Capitalización de los costos por préstamos: Cumpliendo con la NIC 23 para una gestión financiera eficiente

(Por Lorena Mereles de AMARAL) En un entorno económico donde las empresas buscan diversificar sus operaciones, la financiación a largo plazo se convierte en una herramienta estratégica clave para encarar inversiones de diverso tipo. Ya sea para la adquisición de bienes, la expansión de instalaciones, la construcción de plantas industriales, inversiones o el desarrollo de nuevos productos o sistemas informáticos, contar con el financiamiento adecuado es crucial para ejecutar proyectos a gran escala sin la presión de reembolsos inmediatos.

Sin embargo, durante el período que media entre la obtención de la financiación y la puesta en marcha del activo o grupo de activos, muchas empresas enfrentan el desafío de cubrir los costos financieros sin estar generando aún los ingresos asociados. Por lo tanto, es fundamental analizar detenidamente las condiciones de estas operaciones desde el punto de vista contable y gestionarlas de manera eficiente. Esto asegura que el tratamiento sea el adecuado y que se refleje correctamente en los estados financieros, optimizando así la posición financiera de la entidad.

Impacto de la capitalización de intereses y el rol esencial del contador

Consideremos, por ejemplo, el caso de una empresa que toma un préstamo específicamente para la construcción de un edificio; según el principio contable, los intereses generados durante el período de construcción pueden capitalizarse, es decir, se pueden sumar como parte del costo del edificio. Esto permite que la empresa refleje estos costos como parte del activo en lugar de registrarlos inmediatamente como un gasto financiero, evitando así que se castiguen los resultados de forma anticipada.

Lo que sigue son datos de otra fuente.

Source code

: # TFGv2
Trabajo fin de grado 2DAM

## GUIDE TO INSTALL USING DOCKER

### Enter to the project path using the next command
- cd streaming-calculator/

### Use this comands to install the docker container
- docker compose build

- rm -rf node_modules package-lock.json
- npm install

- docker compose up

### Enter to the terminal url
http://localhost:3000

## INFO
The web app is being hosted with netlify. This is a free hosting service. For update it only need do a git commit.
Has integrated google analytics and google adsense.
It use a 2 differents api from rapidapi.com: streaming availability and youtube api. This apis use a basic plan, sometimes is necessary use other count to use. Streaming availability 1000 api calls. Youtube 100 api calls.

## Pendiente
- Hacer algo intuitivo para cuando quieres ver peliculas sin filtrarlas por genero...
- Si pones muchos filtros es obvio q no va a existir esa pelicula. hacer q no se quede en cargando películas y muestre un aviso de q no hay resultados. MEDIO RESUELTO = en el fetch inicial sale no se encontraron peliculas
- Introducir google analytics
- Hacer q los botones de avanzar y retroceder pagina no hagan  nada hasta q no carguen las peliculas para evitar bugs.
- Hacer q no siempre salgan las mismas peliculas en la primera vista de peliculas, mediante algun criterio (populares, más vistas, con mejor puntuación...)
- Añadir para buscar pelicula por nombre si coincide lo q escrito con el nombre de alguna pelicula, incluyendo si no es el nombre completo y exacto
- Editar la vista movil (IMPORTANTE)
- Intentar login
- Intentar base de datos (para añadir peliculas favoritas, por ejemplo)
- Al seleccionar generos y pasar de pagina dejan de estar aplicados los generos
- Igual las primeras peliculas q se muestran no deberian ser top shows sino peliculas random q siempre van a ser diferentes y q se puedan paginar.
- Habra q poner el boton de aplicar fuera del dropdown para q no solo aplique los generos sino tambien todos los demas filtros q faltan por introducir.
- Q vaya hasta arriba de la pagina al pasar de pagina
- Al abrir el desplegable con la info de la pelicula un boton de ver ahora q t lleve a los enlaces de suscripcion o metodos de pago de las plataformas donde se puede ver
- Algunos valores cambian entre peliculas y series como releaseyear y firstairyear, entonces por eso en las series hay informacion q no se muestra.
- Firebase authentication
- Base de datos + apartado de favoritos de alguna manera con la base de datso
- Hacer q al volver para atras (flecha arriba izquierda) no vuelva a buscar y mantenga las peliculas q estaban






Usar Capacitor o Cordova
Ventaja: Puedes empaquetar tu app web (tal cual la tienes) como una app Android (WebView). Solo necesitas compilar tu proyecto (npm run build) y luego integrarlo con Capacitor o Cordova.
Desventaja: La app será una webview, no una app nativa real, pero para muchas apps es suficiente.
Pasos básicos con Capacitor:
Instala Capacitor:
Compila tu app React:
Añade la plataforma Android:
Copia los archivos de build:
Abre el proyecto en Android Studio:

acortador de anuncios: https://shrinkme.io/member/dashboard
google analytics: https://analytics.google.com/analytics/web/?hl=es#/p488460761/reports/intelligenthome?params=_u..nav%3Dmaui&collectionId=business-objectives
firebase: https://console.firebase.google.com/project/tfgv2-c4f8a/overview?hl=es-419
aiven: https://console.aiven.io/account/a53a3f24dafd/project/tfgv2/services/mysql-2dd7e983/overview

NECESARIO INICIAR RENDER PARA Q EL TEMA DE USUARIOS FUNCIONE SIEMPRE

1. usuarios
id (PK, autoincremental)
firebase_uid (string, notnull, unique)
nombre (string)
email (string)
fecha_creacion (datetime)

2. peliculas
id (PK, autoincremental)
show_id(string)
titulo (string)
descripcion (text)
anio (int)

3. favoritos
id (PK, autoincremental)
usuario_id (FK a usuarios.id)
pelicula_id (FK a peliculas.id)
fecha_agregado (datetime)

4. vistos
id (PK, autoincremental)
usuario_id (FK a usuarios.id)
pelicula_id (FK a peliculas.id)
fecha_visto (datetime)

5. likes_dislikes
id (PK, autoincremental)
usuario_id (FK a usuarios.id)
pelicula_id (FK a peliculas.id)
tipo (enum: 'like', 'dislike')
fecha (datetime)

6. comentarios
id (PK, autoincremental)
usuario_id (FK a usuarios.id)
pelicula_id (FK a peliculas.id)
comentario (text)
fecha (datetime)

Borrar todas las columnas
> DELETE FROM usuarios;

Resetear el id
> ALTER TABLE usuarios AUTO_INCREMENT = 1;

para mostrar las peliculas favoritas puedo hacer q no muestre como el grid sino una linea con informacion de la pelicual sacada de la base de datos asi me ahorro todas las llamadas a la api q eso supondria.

Lo mismo podría darse con la producción de inventarios de gran porte (como las barcazas y remolcadores, por ejemplo), o con el desarrollo de activos biológicos que requieren un tiempo sustancial antes de estar listos para su uso o venta. Estos ejemplos muestran cómo los costos por préstamos pueden ser capitalizados según los lineamientos de las Normas Internacionales de Información Financiera, específicamente la NIC 23, siempre que sean directamente atribuibles a la adquisición, construcción o producción de un activo apto y no se reconozcan inmediatamente como un gasto, sino que se distribuyan en el tiempo, mejorando la presentación de los resultados financieros.

La capitalización en el activo de costos financieros se puede registrar cuando la entidad cumple por primera vez todas y cada una de las siguientes condiciones:

(a) incurre en desembolsos en relación con el activo;

(b) incurre en costos por préstamos; y

(c) lleva a cabo las actividades necesarias para preparar al activo para el uso al que está destinado o para su venta.

La norma específica además el momento en el que cesará la capitalización de los costos por préstamos y en el que los mismos ya pasan a ser gastos del periodo en el que se incurre.

Cabe agregar que el reconocimiento de los costos financieros en el estado de resultados de la entidad que aplique este criterio se producirá a través de la venta (costo de venta) o del uso que se haga del bien que incorpora ese costo (depreciaciones, amortizaciones).

Conclusión

La correcta aplicación de la capitalización de intereses no solo mejora la presentación financiera, sino que también asegura una gestión óptima de los recursos empresariales. Por lo tanto, la asesoría contable profesional es esencial para que las empresas puedan enfrentar los desafíos financieros de manera efectiva y maximizar el beneficio de sus inversiones. El rol del contador es indispensable para asegurar que estas prácticas se apliquen de manera precisa y conforme a la normativa, contribuyendo al éxito y sostenibilidad a largo plazo de la empresa.